Inversion of control is a design pattern. I will explain this with an example.

Let's write a class Car with a drive method:

class Car {
  drive(): void {
    console.log('I am driving a car');
  }
}

We will add one more class Bus with a drive method:

class Bus {
  drive(): void {
    console.log('I am driving a bus');
  }
}

Let's assume that a driver wants to drive the Car or the Bus.

class Driver {
  startDriving(vehicle: Car | Bus): void {
    vehicle.drive();
  }
}

Instead of having a drive() method in Driver, I used a startDriving() method. It is just to indicate that Driver is a different class than Car or Bus.

In the above code, Driver class depends on Car or Bus. Let's say, we add another class Bike which has the drive method, then the code for startDriving will have to be modified like so:

startDriving(vehicle: Car | Bus | Bike): void {
  vehicle.drive();
}

With the above code, startDriving method depends on Car, Bus and Bike classes. This is "normal" dependency.

Inversion of Control or inversion of Dependency is when the startDriving method specifies that the input parameter 'vehicle' is an interface that it defines.
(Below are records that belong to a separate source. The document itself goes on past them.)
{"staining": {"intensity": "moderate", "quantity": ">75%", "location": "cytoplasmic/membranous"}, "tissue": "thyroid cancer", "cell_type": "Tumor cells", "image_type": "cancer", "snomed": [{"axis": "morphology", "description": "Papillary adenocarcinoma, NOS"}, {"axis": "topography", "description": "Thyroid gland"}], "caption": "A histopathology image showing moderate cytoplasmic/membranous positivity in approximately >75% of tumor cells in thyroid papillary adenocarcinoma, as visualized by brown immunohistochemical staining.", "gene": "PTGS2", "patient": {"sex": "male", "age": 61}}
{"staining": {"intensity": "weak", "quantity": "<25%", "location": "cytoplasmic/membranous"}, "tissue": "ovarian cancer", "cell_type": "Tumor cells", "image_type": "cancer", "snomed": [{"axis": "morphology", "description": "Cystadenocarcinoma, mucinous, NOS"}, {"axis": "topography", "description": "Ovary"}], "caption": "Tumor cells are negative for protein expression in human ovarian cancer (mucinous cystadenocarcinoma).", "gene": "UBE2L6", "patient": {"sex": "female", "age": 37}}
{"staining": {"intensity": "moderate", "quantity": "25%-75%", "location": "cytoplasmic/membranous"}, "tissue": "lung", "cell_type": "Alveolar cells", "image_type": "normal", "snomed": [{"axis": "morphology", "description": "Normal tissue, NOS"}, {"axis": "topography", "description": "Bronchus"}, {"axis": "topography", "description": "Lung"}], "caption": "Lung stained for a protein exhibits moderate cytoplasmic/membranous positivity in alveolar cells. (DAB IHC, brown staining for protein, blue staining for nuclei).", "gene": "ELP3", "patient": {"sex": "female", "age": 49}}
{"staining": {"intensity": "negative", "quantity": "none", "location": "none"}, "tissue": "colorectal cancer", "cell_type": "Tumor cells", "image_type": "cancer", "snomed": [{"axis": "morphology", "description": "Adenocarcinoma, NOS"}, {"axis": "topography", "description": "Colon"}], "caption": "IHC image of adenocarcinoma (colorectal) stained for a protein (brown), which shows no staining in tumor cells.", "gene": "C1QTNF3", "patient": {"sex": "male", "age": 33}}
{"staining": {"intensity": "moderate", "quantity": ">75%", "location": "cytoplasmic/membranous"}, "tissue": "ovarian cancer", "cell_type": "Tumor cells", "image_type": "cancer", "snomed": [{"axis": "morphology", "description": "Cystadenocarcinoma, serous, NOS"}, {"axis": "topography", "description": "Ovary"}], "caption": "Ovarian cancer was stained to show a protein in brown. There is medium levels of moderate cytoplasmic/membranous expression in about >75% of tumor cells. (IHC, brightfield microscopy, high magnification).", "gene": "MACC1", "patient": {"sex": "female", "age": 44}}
startDriving(vehicle: Drivable) {
  vehicle.drive();
}

In the above example, Drivable is an interface that is related to the startDriving method of the Driver class. And startDriving method uses the interface rather than concrete classes. The code for Drivable interface looks like so:

interface Drivable {
  drive(): void;
}

It is called Inversion of control or dependency because the concrete classes Car, Bus, or Bike have to implement Drivable interface so that it can be a parameter to the startDriving method. The startDriving method no longer depends on Car, Bus, Bike classes. Instead, Car, Bus, Bike classes depend (have to implement) on Drivable interface that is referenced by startDriving method.

const car = new Car();
const bus = new Bus();
const driver = new Driver();
driver.startDriving(car);
driver.startDriving(bus);

In the above code, Car and Bus implement the Drivable interface and so qualify to be parameters for startDriving method.

I will try to summarise in plain English using abstract terms. Let's say, a class A depends on class B and class C normally. But class A wants to dictate terms. So class A says, "Whoever wants to use me should implement an interface X." So, now class A and class B makes sure that they implement the interface X. So, now class B and class C depends on interface X that class A dictates. That is inversion of control in abstract terms. It is very difficult to explain this, especially in an interview.